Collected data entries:
_ _ _
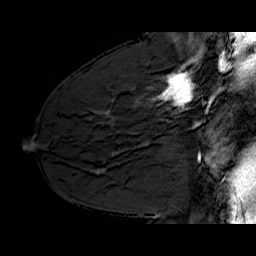
Breast MRI (dynamic contrast-enhanced), one sagittal slice. Dynamic contrast-enhanced series, time point 2 of 6 at this slice position (early post-contrast). 1.5 T. TE 6.4 ms, TR 32.9 ms. 256 × 256 image matrix, field of view 200 × 200 mm. Female patient. From the clinical record (not read from this slice): setting: breast cancer imaged before/during neoadjuvant chemotherapy; receptor status: HER2-positive.
Outlined on this slice (semi-automatically segmented with operator editing):
- analysis volume of interest (the breast-tissue region the enhancement analysis was run in; not a lesion): bounding box (x1, y1, x2, y2) in pixels: (130, 62, 210, 128)
- tumour enhancement mask (voxels above the 100 % enhancement threshold inside the analysis volume of interest): (152, 62, 193, 106)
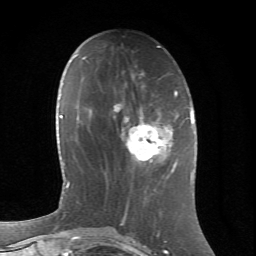
Breast MRI (dynamic contrast-enhanced), one axial slice. Slice 25 of 66 in the series (ordered by position). Cropped to one breast. Dynamic contrast-enhanced series, time point 2 of 6 at this slice position (early post-contrast). 1.5 T. TE 4.2 ms, TR 8.5 ms. 2.4 mm slice thickness. 256 × 256 image matrix, field of view 155 × 155 mm. Female patient.
Structures marked on this image (semi-automatic segmentation, software-assisted and operator-edited):
- enhancing-tissue mask used for the functional tumour volume (all voxels passing the contrast-enhancement thresholds inside the analysis volume; usually the tumour): bounding box <122,112,177,173> (left, top, right, bottom; pixels)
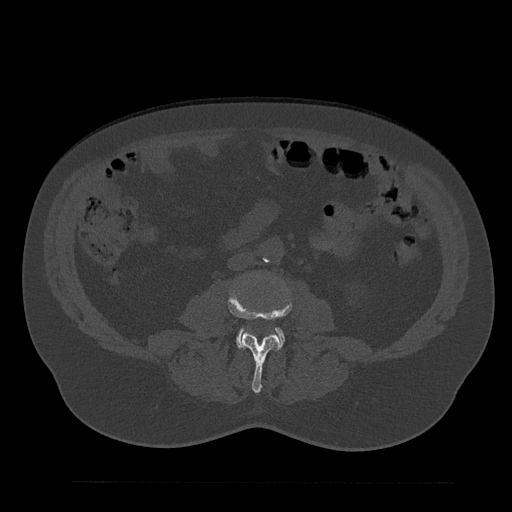
CT including the spine, one axial slice; slice 9 of 797 in the series (ordered by position); reconstruction kernel Br40s/3; bone window (W 1800 / L 400 HU); 0.5 mm slice thickness; 512 × 512 image matrix, field of view 430 × 430 mm. Patient: male, 61 years. Case-level facts recorded for this patient, not image findings: primary cancer: prostate.
Annotated regions visible in this slice (semi-automatic segmentation, software-assisted and operator-edited):
- L3 vertebra: bounding box <228,275,292,393> (left, top, right, bottom; pixels)
- L4 vertebra: <236,328,284,346>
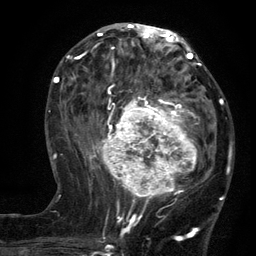
Breast MRI (dynamic contrast-enhanced), one axial slice; position 56 of 134 along the scan axis; cropped to one breast; dynamic contrast-enhanced series, time point 2 of 6 at this slice position (early post-contrast); 3 T; TE 2.7 ms, TR 5.5 ms; 1.2 mm slice thickness; 256 × 256 image matrix. Female patient.
Annotated regions visible in this slice (semi-automatically segmented with operator editing):
- enhancing-tissue mask used for the functional tumour volume (all voxels passing the contrast-enhancement thresholds inside the analysis volume; usually the tumour): bounding box <96,95,210,210> (left, top, right, bottom; pixels)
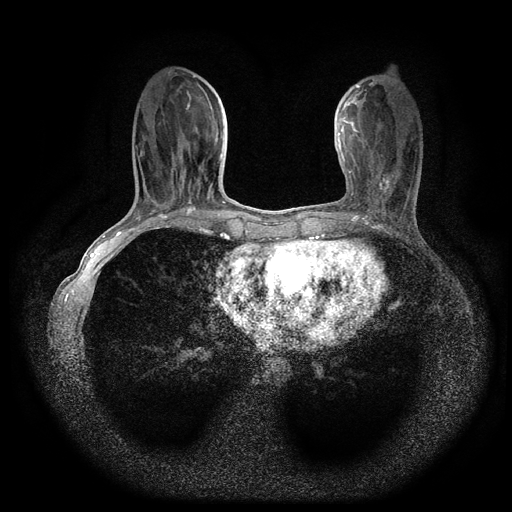
Breast MRI (dynamic contrast-enhanced, multi-phase), one axial slice; slice 35 of 116 in the series (ordered by position); dynamic contrast-enhanced series, time point 2 of 5 at this slice position (early post-contrast); 1.5 T; TE 2.7 ms, TR 5.4 ms; 2 mm slice thickness; 512 × 512 image matrix, field of view 330 × 330 mm. Patient: female, 49 years.
Outlined on this slice (semi-automatically segmented with operator editing):
- breast lesion (labelled 'tumour' in the annotation; benign lesions carry a separate 'benign' label): box from (x=375, y=173) to (x=392, y=195) px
_ _ _
#### Task
For the word "series", find all matching lines in the entries above and copy them out.

#### Written solution
Breast MRI (dynamic contrast-enhanced), one sagittal slice. Dynamic contrast-enhanced series, time point 2 of 6 at this slice position (early post-contrast). 1.5 T. TE 6.4 ms, TR 32.9 ms. 256 × 256 image matrix, field of view 200 × 200 mm. Female patient. From the clinical record (not read from this slice): setting: breast cancer imaged before/during neoadjuvant chemotherapy; receptor status: HER2-positive.
Breast MRI (dynamic contrast-enhanced), one axial slice. Slice 25 of 66 in the series (ordered by position). Cropped to one breast. Dynamic contrast-enhanced series, time point 2 of 6 at this slice position (early post-contrast). 1.5 T. TE 4.2 ms, TR 8.5 ms. 2.4 mm slice thickness. 256 × 256 image matrix, field of view 155 × 155 mm. Female patient.
CT including the spine, one axial slice; slice 9 of 797 in the series (ordered by position); reconstruction kernel Br40s/3; bone window (W 1800 / L 400 HU); 0.5 mm slice thickness; 512 × 512 image matrix, field of view 430 × 430 mm. Patient: male, 61 years. Case-level facts recorded for this patient, not image findings: primary cancer: prostate.
Breast MRI (dynamic contrast-enhanced), one axial slice; position 56 of 134 along the scan axis; cropped to one breast; dynamic contrast-enhanced series, time point 2 of 6 at this slice position (early post-contrast); 3 T; TE 2.7 ms, TR 5.5 ms; 1.2 mm slice thickness; 256 × 256 image matrix. Female patient.
Breast MRI (dynamic contrast-enhanced, multi-phase), one axial slice; slice 35 of 116 in the series (ordered by position); dynamic contrast-enhanced series, time point 2 of 5 at this slice position (early post-contrast); 1.5 T; TE 2.7 ms, TR 5.4 ms; 2 mm slice thickness; 512 × 512 image matrix, field of view 330 × 330 mm. Patient: female, 49 years.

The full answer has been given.